*Task directions*: Please print the lines of the records word for word, starting at the very first line and ending at the line that contains "Дерево категорий". Include both of those lines and nothing past them.

(Data taken from a collection)

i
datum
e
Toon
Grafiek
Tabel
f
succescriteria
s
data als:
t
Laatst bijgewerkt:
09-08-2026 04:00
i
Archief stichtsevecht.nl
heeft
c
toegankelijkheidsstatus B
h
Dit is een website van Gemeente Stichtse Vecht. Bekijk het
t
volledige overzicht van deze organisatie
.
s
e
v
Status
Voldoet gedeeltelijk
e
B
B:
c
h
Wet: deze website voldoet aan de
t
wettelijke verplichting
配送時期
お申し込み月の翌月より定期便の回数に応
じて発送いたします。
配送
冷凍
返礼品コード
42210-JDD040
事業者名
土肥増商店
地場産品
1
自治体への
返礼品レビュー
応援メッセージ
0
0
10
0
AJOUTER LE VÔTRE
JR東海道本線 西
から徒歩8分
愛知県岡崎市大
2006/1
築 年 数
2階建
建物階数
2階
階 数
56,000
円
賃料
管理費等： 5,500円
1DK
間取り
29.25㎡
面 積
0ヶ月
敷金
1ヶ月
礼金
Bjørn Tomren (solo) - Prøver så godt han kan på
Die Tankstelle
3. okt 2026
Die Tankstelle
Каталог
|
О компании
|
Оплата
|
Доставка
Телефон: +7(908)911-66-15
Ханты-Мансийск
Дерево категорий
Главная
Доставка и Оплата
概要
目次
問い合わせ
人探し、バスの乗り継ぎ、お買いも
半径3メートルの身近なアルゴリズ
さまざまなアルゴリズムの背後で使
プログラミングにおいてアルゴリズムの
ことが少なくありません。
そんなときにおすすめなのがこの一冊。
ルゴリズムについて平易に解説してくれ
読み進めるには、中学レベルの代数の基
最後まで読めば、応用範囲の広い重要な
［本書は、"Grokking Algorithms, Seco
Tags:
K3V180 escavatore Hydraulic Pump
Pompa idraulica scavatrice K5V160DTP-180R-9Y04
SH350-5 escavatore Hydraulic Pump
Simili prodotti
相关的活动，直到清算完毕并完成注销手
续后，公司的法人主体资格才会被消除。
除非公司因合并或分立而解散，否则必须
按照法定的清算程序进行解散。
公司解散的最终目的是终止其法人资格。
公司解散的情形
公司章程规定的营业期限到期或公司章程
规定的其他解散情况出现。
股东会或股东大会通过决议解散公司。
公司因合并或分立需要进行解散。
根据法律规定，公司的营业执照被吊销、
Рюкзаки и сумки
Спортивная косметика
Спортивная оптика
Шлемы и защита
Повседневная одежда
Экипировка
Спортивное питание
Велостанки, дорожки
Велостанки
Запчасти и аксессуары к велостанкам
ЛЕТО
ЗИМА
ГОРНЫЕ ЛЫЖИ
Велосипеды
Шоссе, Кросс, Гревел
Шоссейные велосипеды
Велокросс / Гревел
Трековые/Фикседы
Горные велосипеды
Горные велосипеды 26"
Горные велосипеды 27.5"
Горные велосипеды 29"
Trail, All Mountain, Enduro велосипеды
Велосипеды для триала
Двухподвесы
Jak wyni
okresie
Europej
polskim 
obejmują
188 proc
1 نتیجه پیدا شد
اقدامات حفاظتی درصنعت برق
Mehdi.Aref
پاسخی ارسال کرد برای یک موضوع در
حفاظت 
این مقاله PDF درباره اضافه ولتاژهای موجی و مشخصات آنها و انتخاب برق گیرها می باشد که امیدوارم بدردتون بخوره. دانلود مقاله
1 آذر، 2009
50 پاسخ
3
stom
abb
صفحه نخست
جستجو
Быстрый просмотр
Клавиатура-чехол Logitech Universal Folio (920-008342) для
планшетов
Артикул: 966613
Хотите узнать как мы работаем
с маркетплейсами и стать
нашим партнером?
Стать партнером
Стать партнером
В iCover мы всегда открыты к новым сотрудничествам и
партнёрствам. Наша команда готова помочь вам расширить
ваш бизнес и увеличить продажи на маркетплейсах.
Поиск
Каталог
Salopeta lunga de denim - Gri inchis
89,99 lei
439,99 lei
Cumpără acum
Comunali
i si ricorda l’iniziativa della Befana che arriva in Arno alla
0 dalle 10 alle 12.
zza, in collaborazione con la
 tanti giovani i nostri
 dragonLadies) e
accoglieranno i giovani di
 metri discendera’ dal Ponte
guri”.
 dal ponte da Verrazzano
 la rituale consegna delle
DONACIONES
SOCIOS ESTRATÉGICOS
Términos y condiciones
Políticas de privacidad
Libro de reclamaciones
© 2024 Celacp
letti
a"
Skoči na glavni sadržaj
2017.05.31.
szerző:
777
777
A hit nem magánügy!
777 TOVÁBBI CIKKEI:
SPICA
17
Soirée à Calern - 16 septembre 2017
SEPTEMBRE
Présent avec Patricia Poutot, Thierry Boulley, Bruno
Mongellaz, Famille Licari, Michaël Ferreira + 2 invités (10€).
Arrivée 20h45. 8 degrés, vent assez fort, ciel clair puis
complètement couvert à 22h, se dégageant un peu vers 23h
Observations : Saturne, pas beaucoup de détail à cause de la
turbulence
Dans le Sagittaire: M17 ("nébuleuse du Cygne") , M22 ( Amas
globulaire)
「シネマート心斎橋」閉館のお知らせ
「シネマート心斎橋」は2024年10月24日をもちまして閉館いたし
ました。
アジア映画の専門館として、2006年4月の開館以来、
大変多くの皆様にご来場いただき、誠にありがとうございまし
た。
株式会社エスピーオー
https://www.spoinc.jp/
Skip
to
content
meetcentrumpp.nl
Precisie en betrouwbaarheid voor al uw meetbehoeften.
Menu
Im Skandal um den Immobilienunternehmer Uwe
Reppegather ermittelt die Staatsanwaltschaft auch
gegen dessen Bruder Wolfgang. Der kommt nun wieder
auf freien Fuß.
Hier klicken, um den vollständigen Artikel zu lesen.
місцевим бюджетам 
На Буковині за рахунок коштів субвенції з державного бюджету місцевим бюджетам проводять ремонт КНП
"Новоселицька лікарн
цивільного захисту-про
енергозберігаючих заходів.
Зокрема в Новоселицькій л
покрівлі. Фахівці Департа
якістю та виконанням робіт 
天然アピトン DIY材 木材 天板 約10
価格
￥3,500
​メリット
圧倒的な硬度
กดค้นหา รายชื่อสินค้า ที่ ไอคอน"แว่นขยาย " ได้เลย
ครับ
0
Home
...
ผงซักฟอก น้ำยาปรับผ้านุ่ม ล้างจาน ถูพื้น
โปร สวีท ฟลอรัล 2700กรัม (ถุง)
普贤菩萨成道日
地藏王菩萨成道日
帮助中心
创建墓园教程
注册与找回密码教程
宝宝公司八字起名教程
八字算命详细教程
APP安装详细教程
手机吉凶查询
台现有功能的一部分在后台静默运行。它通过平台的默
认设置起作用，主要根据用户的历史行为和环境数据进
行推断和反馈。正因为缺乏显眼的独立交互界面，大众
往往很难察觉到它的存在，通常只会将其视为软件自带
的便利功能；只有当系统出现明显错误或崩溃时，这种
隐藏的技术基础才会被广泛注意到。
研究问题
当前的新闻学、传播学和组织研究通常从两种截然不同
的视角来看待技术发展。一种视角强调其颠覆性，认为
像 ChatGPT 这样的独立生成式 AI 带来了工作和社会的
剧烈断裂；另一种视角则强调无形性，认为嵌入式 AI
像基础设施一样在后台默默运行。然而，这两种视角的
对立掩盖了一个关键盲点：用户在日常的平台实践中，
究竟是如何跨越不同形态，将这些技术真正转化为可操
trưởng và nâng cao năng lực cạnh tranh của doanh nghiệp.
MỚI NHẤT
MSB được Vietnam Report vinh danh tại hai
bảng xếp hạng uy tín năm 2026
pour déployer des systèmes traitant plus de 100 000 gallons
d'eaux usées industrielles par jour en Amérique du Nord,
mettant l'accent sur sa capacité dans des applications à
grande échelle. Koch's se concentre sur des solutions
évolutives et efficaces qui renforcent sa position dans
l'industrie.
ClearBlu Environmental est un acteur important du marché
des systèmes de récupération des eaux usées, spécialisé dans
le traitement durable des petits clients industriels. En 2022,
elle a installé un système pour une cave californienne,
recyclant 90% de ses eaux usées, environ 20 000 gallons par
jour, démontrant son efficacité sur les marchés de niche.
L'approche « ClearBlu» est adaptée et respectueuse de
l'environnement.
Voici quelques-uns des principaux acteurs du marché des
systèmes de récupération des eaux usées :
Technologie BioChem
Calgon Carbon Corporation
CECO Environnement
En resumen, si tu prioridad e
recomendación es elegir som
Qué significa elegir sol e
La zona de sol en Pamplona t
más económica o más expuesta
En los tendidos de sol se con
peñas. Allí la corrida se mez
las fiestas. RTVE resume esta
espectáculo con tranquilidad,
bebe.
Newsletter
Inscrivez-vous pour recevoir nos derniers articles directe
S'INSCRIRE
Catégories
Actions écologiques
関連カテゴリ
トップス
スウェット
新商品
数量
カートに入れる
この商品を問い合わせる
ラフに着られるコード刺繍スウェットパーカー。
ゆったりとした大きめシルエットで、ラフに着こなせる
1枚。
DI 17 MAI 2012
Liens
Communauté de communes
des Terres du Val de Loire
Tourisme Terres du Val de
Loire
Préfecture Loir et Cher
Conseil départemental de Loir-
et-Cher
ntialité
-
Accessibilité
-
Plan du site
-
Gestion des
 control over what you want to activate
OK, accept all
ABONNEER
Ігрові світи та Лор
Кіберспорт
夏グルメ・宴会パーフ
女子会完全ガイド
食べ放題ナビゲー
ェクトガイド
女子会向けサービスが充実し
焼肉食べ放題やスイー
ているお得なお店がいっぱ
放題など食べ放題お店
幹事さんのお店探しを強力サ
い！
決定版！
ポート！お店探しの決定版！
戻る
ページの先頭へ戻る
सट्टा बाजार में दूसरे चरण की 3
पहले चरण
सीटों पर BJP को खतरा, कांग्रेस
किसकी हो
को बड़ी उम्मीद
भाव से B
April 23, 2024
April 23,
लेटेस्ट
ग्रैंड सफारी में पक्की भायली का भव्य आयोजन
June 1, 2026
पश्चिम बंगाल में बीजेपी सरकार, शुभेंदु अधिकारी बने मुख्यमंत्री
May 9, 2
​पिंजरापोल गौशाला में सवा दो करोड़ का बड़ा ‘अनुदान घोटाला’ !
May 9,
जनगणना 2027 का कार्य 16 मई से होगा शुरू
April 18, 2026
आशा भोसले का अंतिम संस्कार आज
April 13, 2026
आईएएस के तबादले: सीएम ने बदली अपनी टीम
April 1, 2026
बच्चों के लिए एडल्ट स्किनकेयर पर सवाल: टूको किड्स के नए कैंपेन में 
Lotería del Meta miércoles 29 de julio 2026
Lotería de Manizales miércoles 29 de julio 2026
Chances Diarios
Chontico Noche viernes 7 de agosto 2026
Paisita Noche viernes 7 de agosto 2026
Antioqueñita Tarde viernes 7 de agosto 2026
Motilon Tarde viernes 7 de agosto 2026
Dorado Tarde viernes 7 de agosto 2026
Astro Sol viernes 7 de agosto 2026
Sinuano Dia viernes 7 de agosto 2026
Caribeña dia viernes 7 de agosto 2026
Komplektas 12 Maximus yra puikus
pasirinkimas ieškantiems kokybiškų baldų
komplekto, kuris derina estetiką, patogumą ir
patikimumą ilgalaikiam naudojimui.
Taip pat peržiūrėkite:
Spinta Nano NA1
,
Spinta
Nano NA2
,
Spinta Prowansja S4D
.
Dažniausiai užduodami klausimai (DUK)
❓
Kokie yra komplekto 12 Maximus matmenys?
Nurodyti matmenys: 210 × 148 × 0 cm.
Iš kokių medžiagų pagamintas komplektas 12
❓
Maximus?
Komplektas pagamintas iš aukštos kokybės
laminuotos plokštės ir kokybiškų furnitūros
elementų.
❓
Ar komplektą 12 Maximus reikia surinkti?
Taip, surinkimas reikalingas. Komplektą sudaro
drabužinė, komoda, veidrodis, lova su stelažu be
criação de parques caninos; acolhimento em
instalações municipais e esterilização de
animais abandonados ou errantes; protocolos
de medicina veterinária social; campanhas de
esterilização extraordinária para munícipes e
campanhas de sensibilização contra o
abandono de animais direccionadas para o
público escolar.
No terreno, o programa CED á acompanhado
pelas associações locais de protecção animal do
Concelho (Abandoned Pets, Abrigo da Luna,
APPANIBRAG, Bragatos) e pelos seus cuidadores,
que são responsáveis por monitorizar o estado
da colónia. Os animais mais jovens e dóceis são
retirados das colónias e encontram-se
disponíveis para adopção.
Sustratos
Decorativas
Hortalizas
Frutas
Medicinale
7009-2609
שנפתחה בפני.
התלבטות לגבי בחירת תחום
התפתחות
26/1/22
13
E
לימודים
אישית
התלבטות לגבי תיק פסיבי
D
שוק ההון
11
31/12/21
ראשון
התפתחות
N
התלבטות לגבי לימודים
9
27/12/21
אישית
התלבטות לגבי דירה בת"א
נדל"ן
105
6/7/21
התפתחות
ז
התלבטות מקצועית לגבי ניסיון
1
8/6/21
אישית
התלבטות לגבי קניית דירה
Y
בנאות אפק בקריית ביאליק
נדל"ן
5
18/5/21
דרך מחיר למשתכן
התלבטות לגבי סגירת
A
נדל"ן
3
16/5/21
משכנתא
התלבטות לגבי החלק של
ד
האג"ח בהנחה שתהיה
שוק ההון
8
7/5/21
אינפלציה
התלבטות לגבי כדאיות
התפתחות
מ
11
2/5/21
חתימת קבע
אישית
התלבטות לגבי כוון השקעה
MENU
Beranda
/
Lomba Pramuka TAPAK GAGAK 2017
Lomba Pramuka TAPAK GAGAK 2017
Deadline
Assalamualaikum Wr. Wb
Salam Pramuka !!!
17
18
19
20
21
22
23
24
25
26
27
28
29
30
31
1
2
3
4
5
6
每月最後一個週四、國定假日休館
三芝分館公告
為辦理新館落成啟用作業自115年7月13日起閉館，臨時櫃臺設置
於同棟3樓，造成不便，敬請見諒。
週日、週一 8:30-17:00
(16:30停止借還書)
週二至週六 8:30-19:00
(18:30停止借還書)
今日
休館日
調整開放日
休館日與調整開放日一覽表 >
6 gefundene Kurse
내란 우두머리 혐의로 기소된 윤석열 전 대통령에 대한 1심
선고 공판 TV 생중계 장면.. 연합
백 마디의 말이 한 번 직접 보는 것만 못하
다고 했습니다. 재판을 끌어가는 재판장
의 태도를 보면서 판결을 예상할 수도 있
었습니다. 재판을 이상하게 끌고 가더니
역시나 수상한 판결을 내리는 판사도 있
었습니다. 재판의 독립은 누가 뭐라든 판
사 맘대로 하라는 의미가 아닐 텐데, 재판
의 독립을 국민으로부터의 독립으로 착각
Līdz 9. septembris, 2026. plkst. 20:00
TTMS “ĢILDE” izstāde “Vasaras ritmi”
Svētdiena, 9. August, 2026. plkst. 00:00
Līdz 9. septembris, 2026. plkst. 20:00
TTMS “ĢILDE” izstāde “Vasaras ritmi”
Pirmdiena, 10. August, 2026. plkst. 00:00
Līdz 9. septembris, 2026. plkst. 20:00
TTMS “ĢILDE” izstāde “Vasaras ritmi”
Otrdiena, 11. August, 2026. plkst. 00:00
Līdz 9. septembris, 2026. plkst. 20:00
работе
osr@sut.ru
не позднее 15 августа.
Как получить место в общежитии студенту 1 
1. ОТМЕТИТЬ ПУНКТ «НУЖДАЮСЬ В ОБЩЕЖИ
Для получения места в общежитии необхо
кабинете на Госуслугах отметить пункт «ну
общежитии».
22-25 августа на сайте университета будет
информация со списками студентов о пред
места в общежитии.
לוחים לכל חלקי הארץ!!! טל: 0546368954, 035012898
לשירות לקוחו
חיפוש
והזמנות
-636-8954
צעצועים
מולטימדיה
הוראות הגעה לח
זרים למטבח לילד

*Response to this exercise*:
i
datum
e
Toon
Grafiek
Tabel
f
succescriteria
s
data als:
t
Laatst bijgewerkt:
09-08-2026 04:00
i
Archief stichtsevecht.nl
heeft
c
toegankelijkheidsstatus B
h
Dit is een website van Gemeente Stichtse Vecht. Bekijk het
t
volledige overzicht van deze organisatie
.
s
e
v
Status
Voldoet gedeeltelijk
e
B
B:
c
h
Wet: deze website voldoet aan de
t
wettelijke verplichting
配送時期
お申し込み月の翌月より定期便の回数に応
じて発送いたします。
配送
冷凍
返礼品コード
42210-JDD040
事業者名
土肥増商店
地場産品
1
自治体への
返礼品レビュー
応援メッセージ
0
0
10
0
AJOUTER LE VÔTRE
JR東海道本線 西
から徒歩8分
愛知県岡崎市大
2006/1
築 年 数
2階建
建物階数
2階
階 数
56,000
円
賃料
管理費等： 5,500円
1DK
間取り
29.25㎡
面 積
0ヶ月
敷金
1ヶ月
礼金
Bjørn Tomren (solo) - Prøver så godt han kan på
Die Tankstelle
3. okt 2026
Die Tankstelle
Каталог
|
О компании
|
Оплата
|
Доставка
Телефон: +7(908)911-66-15
Ханты-Мансийск
Дерево категорий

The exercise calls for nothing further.